▶ Supplied records:
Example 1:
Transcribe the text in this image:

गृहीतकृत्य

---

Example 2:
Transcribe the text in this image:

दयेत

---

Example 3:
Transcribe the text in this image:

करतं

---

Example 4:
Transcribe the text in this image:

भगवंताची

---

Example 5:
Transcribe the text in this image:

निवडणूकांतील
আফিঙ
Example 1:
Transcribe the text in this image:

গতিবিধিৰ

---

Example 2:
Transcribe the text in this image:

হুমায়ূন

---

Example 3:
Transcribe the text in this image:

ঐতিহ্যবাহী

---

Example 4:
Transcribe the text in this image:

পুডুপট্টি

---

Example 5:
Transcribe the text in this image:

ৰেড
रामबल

▶ Problem: Repeat the records word for word.

▶ Your solution:
Example 1:
Transcribe the text in this image:

गृहीतकृत्य

---

Example 2:
Transcribe the text in this image:

दयेत

---

Example 3:
Transcribe the text in this image:

करतं

---

Example 4:
Transcribe the text in this image:

भगवंताची

---

Example 5:
Transcribe the text in this image:

निवडणूकांतील
আফিঙ
Example 1:
Transcribe the text in this image:

গতিবিধিৰ

---

Example 2:
Transcribe the text in this image:

হুমায়ূন

---

Example 3:
Transcribe the text in this image:

ঐতিহ্যবাহী

---

Example 4:
Transcribe the text in this image:

পুডুপট্টি

---

Example 5:
Transcribe the text in this image:

ৰেড
रामबल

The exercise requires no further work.